#### Directive:
Out of the lines below, please list those that hold the string "осуществляет".

= = = = =

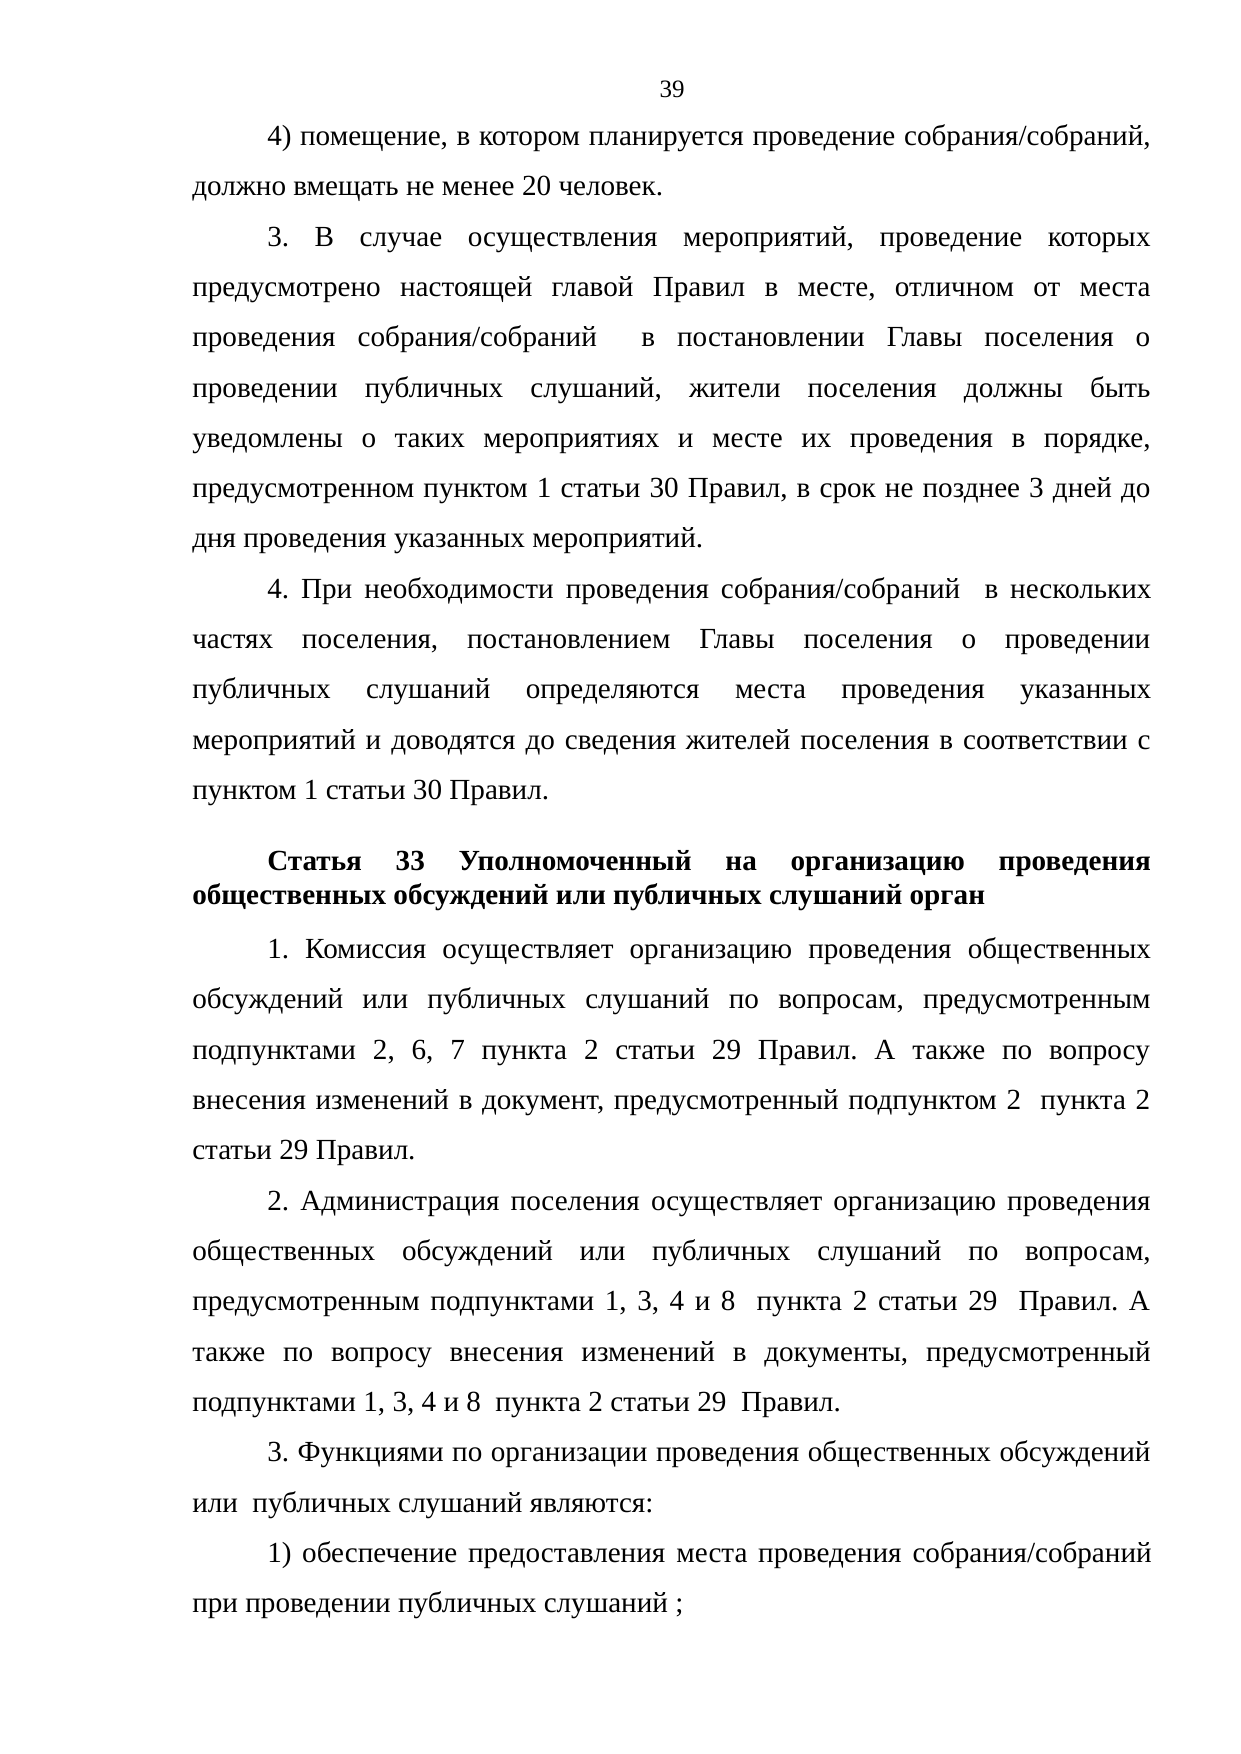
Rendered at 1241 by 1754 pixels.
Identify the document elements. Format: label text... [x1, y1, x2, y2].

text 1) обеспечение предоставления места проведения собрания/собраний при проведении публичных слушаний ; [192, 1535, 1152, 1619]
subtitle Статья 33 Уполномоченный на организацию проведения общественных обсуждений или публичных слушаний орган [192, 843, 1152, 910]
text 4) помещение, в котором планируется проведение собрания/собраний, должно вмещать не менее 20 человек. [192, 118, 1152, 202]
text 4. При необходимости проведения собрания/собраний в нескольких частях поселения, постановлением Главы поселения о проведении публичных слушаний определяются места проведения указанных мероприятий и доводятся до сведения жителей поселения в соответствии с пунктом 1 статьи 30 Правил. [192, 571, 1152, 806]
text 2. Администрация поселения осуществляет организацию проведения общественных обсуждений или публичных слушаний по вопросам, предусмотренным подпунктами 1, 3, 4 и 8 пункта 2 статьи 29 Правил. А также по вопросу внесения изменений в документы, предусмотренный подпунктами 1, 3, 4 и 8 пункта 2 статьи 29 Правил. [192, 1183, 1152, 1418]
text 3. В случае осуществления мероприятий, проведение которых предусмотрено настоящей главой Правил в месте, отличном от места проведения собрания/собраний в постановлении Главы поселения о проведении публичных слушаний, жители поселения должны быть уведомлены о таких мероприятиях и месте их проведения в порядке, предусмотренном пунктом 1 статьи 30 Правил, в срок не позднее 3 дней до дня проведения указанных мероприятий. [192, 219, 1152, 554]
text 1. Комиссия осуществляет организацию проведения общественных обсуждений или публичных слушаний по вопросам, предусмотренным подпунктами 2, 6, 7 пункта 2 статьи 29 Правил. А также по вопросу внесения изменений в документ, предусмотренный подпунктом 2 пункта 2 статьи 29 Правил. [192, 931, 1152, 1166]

= = = = =

#### The answer:
text 2. Администрация поселения осуществляет организацию проведения общественных обсуждений или публичных слушаний по вопросам, предусмотренным подпунктами 1, 3, 4 и 8 пункта 2 статьи 29 Правил. А также по вопросу внесения изменений в документы, предусмотренный подпунктами 1, 3, 4 и 8 пункта 2 статьи 29 Правил. [192, 1183, 1152, 1418]
text 1. Комиссия осуществляет организацию проведения общественных обсуждений или публичных слушаний по вопросам, предусмотренным подпунктами 2, 6, 7 пункта 2 статьи 29 Правил. А также по вопросу внесения изменений в документ, предусмотренный подпунктом 2 пункта 2 статьи 29 Правил. [192, 931, 1152, 1166]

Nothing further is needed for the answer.